◆ What needs to be done ◆
Print, in exact form, the lines below from the one containing "pinky mcp: (524, 435)" through the one containing "thumb tip: (71, 91)", and omit all others.

Extracted records:
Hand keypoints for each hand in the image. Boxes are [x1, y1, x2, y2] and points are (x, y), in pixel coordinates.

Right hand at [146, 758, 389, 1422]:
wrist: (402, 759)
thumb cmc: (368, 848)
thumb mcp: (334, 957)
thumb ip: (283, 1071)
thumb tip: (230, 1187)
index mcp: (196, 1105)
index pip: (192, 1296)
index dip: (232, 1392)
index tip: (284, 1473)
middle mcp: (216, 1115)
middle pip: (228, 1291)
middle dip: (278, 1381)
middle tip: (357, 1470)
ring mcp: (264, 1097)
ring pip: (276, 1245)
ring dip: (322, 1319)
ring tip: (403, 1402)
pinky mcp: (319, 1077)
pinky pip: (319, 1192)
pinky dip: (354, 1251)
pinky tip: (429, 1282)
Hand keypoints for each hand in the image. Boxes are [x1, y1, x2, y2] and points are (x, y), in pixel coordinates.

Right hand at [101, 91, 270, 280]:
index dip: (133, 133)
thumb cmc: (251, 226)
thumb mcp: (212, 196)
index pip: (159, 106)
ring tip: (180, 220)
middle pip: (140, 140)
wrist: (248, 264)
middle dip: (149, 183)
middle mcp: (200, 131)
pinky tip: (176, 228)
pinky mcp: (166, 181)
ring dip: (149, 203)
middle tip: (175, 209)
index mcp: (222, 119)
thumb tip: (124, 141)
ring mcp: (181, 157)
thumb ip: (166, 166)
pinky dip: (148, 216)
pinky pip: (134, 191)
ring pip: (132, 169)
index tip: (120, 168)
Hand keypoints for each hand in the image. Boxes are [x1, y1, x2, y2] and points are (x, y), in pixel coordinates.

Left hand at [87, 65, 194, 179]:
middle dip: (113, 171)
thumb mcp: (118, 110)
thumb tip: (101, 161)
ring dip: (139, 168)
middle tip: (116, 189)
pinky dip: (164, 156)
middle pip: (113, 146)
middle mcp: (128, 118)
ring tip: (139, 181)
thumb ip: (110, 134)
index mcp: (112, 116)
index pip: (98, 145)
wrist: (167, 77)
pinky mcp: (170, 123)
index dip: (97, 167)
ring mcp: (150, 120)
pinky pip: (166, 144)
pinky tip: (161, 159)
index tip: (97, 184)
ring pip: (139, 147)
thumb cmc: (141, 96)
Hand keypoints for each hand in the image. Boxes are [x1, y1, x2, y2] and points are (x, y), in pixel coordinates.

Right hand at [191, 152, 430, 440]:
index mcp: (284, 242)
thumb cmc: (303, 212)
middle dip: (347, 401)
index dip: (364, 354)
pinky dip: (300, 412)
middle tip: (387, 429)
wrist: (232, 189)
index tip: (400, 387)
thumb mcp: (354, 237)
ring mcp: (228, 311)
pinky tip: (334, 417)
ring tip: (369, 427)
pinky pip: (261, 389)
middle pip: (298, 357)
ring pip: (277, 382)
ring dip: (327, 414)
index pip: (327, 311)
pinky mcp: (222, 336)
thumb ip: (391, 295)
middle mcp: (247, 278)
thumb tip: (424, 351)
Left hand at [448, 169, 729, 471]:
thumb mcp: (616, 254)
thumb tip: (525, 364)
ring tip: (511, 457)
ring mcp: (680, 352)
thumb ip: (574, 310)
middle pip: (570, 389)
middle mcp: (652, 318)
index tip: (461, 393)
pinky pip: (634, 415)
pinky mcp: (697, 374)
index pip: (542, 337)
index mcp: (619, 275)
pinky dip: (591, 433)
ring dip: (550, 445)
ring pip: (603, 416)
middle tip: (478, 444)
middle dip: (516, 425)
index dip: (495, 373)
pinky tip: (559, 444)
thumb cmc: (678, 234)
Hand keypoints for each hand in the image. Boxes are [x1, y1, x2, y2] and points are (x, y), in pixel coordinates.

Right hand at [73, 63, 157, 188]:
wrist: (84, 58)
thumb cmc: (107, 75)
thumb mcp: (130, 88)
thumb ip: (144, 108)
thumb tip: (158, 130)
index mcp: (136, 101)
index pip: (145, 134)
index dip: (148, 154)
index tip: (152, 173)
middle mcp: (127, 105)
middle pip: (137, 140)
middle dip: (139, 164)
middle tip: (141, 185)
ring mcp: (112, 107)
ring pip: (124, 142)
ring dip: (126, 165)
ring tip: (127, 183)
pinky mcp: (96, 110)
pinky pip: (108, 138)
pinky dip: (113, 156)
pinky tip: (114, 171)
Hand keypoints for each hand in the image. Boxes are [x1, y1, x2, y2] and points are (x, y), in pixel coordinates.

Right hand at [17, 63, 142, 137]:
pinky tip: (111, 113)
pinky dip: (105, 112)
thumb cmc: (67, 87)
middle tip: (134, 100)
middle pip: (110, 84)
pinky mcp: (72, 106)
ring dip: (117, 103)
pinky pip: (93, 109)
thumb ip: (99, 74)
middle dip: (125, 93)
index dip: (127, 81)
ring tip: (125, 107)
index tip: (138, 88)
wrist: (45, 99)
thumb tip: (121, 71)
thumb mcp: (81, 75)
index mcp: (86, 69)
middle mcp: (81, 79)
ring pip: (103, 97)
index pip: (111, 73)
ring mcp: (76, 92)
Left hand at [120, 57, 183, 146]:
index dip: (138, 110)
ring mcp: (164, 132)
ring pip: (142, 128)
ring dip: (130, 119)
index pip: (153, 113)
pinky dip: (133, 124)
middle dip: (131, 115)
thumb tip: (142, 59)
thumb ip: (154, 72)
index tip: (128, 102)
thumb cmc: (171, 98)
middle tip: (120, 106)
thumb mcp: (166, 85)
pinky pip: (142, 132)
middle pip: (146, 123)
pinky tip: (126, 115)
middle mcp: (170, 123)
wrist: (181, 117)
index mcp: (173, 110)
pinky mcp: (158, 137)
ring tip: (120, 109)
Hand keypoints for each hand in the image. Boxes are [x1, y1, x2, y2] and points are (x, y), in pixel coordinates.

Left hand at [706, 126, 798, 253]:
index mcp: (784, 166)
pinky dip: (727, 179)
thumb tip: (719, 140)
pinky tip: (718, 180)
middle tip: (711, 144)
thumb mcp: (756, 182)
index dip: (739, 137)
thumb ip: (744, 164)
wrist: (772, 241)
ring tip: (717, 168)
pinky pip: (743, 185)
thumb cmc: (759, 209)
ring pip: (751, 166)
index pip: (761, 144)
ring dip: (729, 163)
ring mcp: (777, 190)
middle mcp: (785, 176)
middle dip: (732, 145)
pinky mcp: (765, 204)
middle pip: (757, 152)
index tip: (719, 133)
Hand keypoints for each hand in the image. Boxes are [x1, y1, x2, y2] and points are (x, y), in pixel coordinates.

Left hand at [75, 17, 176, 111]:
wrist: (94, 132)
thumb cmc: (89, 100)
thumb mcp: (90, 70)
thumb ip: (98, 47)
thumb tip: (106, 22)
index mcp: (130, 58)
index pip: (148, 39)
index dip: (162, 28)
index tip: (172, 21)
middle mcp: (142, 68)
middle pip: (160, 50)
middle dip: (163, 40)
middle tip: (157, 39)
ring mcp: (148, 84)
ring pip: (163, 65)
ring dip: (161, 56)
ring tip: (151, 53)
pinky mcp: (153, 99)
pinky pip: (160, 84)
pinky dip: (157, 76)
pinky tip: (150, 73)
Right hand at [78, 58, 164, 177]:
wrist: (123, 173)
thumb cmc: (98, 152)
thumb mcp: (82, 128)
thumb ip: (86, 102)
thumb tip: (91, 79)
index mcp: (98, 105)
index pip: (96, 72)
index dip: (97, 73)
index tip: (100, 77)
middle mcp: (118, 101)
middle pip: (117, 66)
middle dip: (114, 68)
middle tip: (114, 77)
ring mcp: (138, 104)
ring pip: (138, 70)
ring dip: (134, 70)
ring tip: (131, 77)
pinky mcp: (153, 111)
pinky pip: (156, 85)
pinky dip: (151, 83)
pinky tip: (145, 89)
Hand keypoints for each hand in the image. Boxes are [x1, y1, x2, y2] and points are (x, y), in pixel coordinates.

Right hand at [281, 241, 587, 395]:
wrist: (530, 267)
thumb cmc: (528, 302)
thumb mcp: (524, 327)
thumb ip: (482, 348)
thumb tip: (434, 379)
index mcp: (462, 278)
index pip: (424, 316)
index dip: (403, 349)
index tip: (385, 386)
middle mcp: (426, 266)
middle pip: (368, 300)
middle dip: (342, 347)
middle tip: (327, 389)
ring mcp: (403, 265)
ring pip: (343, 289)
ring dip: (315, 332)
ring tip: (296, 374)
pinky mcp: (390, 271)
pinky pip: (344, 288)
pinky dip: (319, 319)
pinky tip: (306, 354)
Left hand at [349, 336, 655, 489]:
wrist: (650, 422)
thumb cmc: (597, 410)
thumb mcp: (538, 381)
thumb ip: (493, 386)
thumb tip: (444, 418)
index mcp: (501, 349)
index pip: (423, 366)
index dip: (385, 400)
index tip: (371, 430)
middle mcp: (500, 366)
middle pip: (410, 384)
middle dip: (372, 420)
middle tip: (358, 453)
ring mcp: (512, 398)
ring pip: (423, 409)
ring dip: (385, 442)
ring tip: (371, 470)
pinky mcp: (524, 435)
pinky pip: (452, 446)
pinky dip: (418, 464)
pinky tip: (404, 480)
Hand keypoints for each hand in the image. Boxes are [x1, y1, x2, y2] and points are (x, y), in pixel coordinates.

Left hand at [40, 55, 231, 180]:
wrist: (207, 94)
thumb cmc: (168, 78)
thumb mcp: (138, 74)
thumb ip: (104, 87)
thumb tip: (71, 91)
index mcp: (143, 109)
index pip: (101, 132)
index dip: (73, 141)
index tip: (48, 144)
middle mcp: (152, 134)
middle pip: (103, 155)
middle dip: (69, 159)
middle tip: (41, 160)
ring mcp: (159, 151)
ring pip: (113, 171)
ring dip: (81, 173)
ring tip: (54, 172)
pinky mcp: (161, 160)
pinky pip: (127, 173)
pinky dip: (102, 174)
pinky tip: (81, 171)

◆ Solution below ◆
pinky mcp: (524, 435)
pinky pip: (452, 446)
pinky dip: (418, 464)
pinky tip: (404, 480)
Hand keypoints for each hand in the image. Boxes are [x1, y1, x2, y2] and points are (x, y), in pixel coordinates.

Left hand at [40, 55, 231, 180]:
wrist: (207, 94)
thumb cmc: (168, 78)
thumb mcp: (138, 74)
thumb ip: (104, 87)
thumb tip: (71, 91)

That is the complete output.